In their effort to continue California’s version of Obama Care, the deal establishes a fine of $695 for residents who cannot prove they have health insurance. Proceeds are supposed to go to a fund to subsidize insurance for middle income residents.
The budget deal also continues to treat the state’s climate change cap-and-trade money as the piggybank to raid. Former Gov. Brown convinced the Legislature to devote 25 percent of the revenue to his absurd high-speed rail project—that funding has propped up a horrible project that simply should go away.
This time around, Gov. Newsom and the Democrats (who hold a two-thirds majority in both houses) diverted $130 million of those funds to provide clean drinking water to the estimated million state residents who are served by wells or small water systems that cannot treat water to drinking water standards. Many are in small, rural communities in the San Joaquin Valley.
The governor originally had proposed a statewide monthly tax on all water users, a recommendation that was strongly opposed by water agencies as well as legislators. Opponents acknowledged the issue and the need to deal with it, but objected to another tax with the state gushing revenue and a strong surplus.

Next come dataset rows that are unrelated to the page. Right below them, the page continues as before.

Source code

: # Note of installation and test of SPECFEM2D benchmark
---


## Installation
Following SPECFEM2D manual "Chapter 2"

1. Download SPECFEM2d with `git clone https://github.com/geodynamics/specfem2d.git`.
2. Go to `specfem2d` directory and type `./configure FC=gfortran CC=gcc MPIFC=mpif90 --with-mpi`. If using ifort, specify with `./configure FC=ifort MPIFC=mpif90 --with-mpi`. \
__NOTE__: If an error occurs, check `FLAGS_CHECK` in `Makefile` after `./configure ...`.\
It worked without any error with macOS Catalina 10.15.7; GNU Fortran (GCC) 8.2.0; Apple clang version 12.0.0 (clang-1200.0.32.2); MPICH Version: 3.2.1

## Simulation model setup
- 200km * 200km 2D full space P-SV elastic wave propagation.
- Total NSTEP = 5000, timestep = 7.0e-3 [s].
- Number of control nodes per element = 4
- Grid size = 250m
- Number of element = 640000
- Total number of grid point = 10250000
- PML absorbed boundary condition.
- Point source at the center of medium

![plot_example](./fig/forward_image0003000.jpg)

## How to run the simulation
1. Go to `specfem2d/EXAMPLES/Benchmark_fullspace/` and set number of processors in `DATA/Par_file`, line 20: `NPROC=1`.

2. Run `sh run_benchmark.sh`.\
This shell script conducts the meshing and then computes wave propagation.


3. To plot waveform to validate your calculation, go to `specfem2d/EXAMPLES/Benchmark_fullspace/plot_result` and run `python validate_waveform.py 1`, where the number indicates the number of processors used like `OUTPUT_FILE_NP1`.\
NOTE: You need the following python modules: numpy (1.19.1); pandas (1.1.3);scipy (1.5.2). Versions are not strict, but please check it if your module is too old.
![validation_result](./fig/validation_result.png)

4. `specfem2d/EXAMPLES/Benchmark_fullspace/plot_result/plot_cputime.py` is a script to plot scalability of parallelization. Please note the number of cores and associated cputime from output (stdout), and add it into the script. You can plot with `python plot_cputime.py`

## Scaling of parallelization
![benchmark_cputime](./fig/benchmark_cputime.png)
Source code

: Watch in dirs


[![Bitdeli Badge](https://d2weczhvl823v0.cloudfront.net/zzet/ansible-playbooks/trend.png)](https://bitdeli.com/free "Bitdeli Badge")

The healthy revenue, most coming from wealthy Californians (the top 1 percent pay about half of the state’s income tax), has allowed Newsom to continue to build the rainy day surplus fund that Brown pushed so hard to increase. The current economic expansion will become the longest ever this summer and both Brown and Newsom warned it cannot last forever. The $213 billion budget includes a $21 billion reserve.
It’s also notable that neither the governor nor legislators established expensive new ongoing programs with so much cash on hand. That restraint will be rewarded come the day the economy slows, initial public offerings (which will be a substantial windfall in 2020 given the number that have occurred or are planned this year) slow and revenues drop.